Action item
Look for the word "planter" in the data below, and copy every line that holds it.

Data excerpts
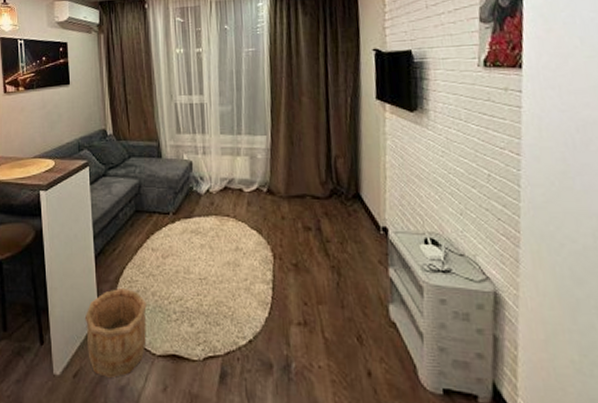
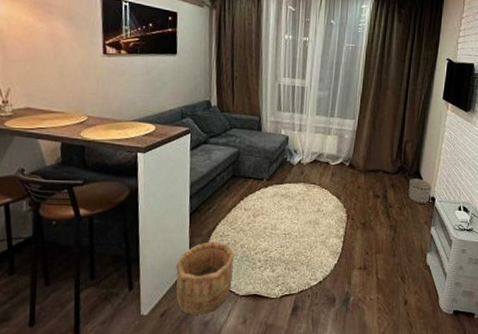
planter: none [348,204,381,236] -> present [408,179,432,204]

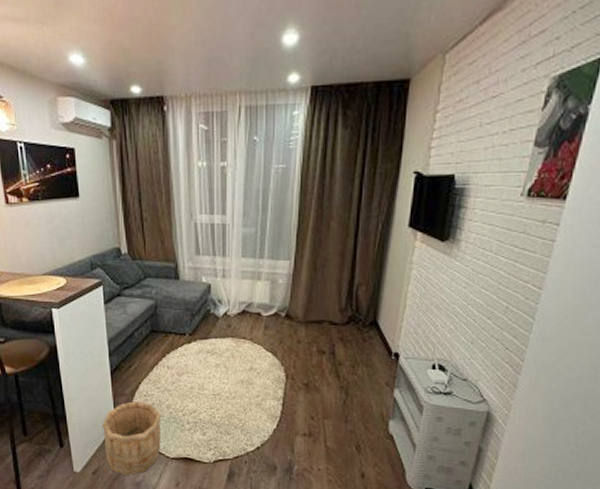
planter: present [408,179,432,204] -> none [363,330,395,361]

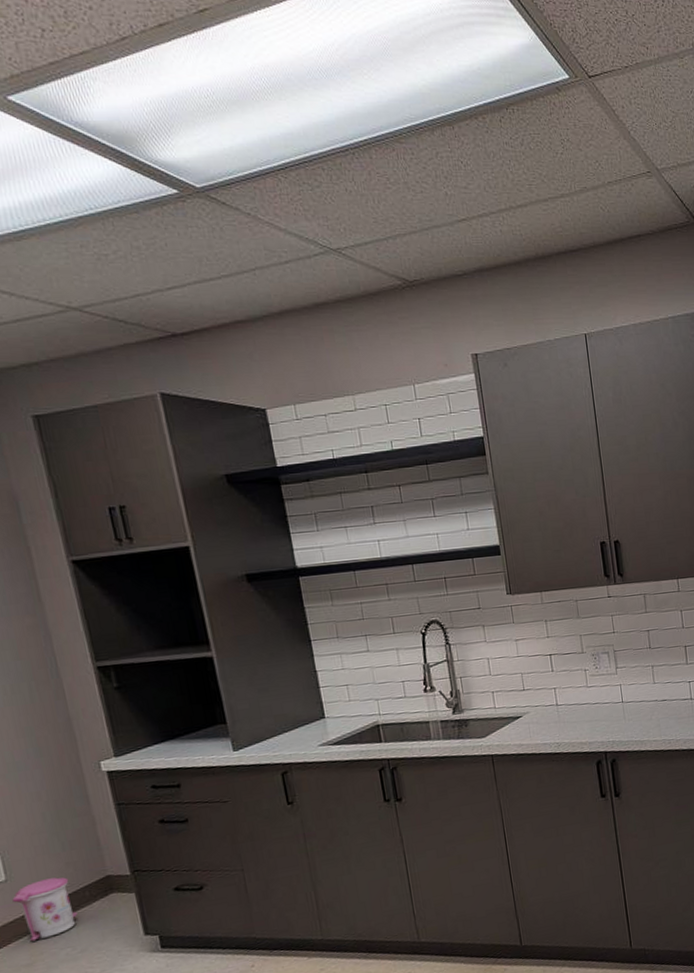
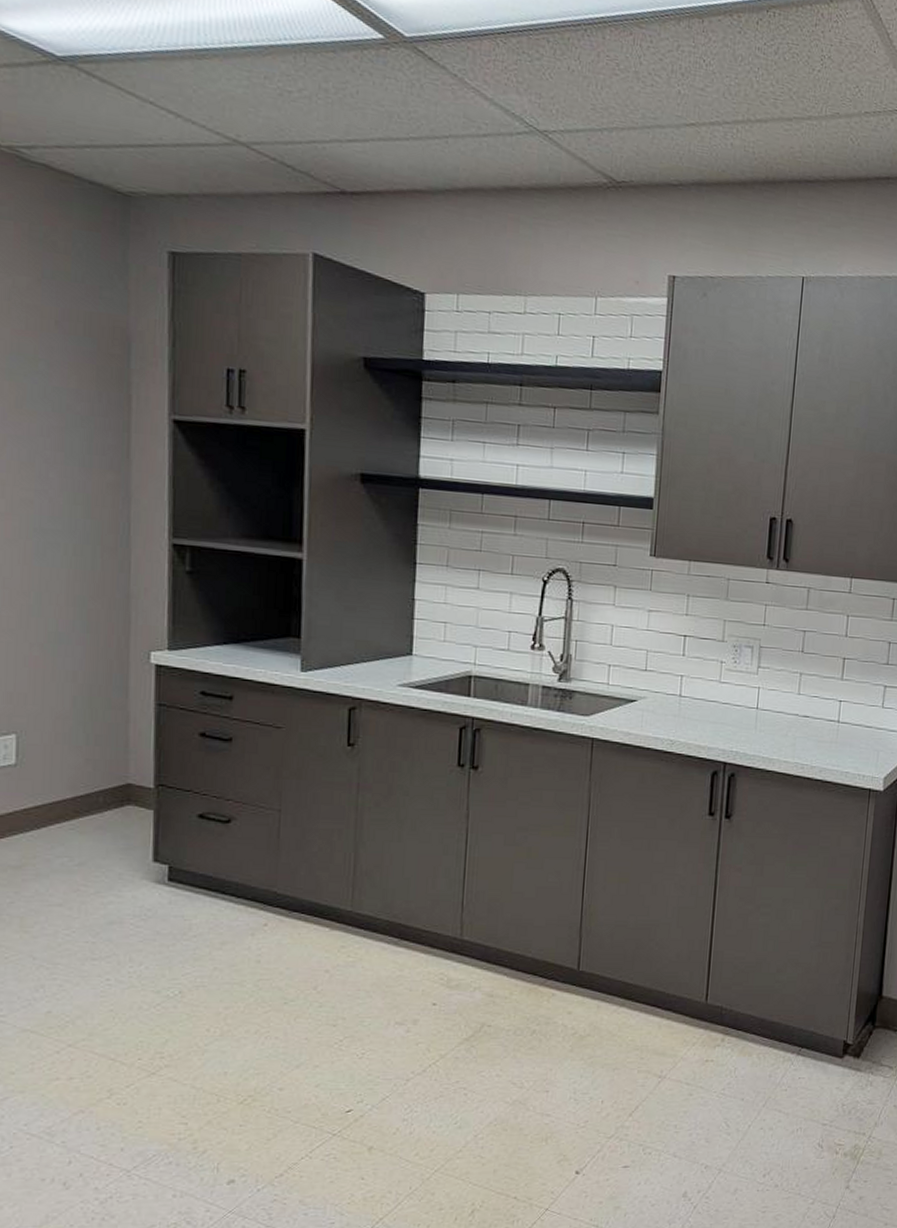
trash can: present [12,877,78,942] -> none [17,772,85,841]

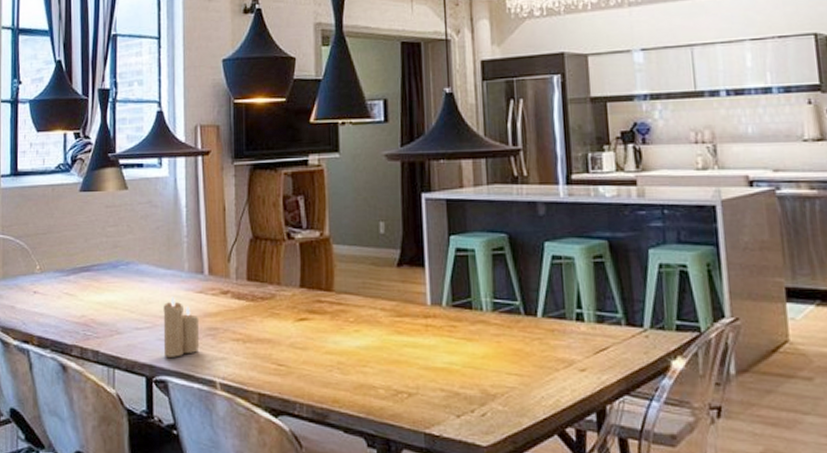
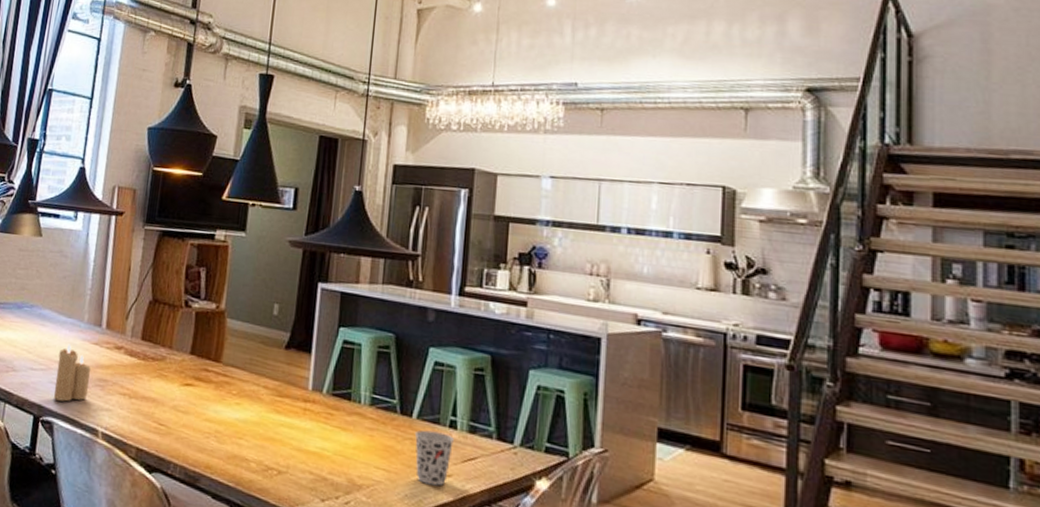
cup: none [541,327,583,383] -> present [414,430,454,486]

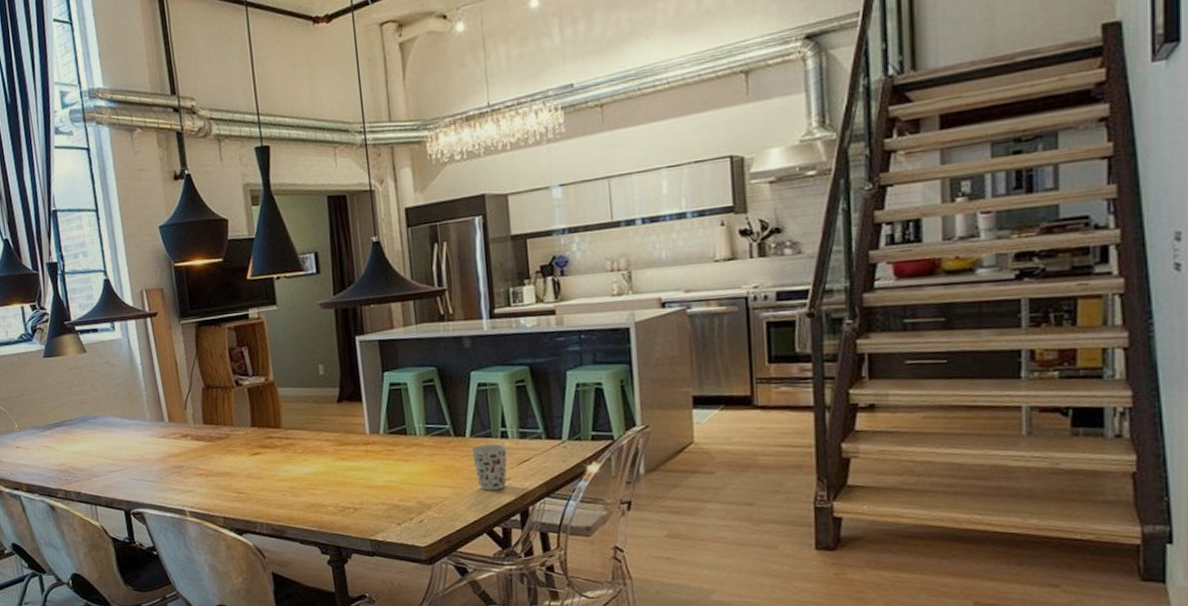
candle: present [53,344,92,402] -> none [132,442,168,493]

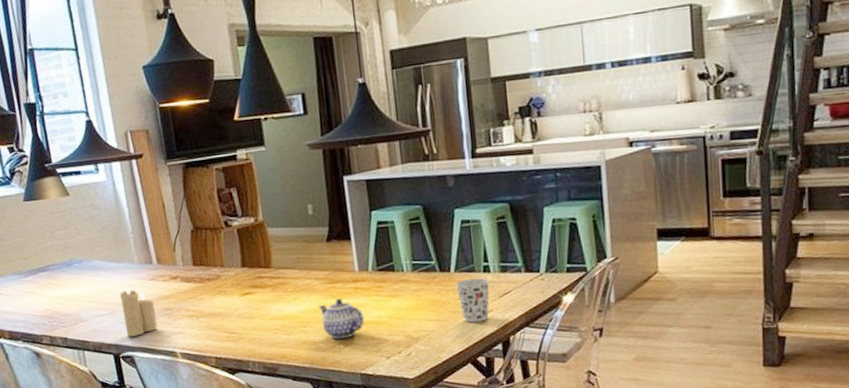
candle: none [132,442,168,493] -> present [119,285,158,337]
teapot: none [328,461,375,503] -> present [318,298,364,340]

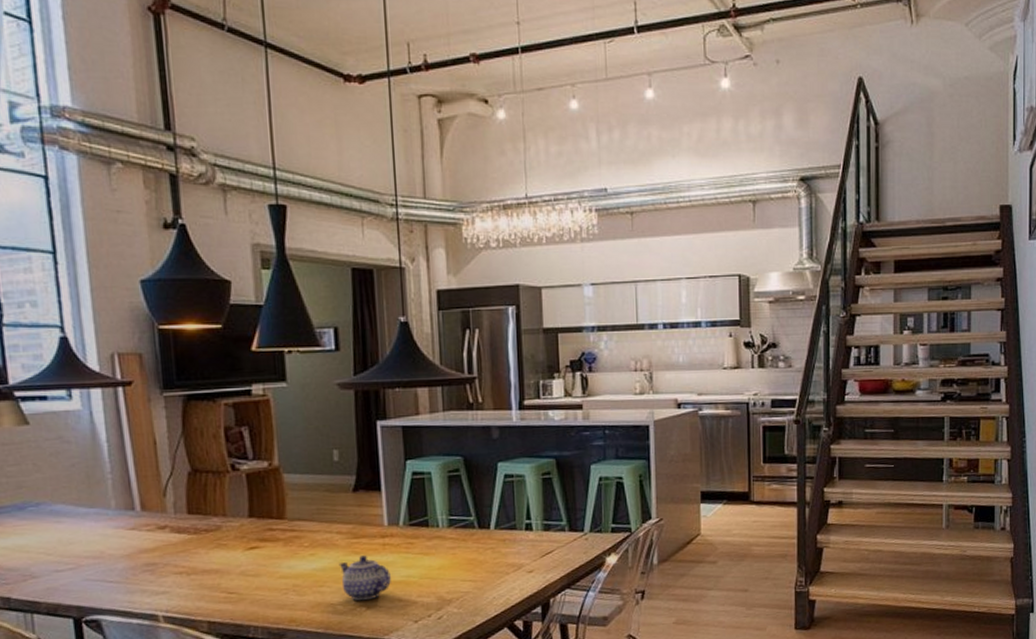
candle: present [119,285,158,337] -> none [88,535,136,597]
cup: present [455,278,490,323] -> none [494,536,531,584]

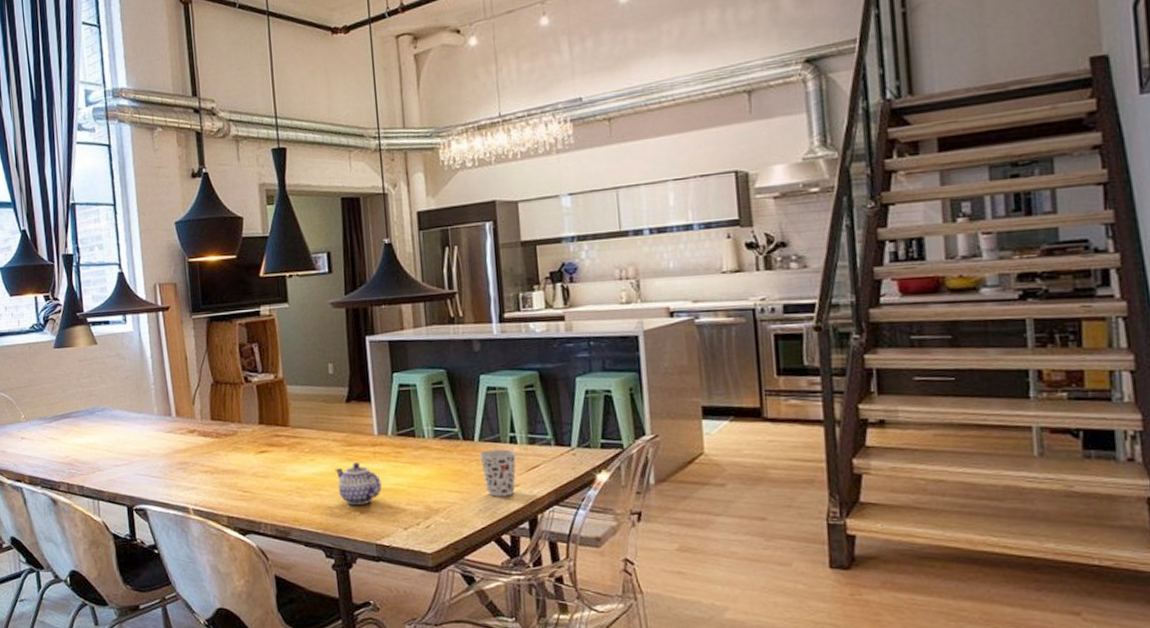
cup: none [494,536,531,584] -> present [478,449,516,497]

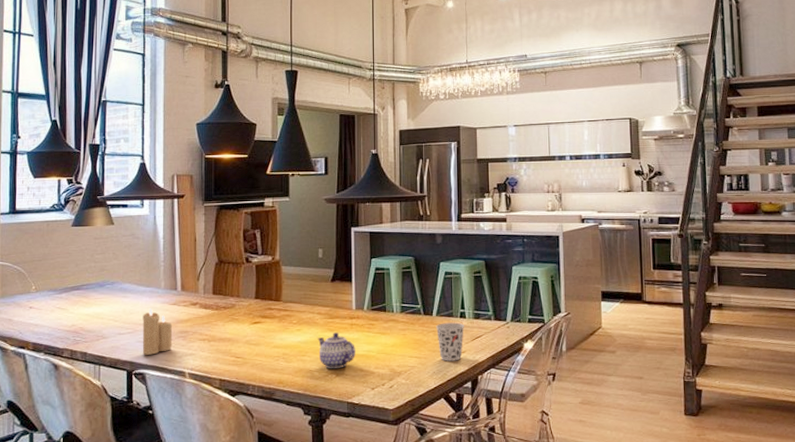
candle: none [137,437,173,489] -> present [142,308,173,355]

The completed task
planter: none [348,204,381,236] -> present [408,179,432,204]
planter: present [408,179,432,204] -> none [363,330,395,361]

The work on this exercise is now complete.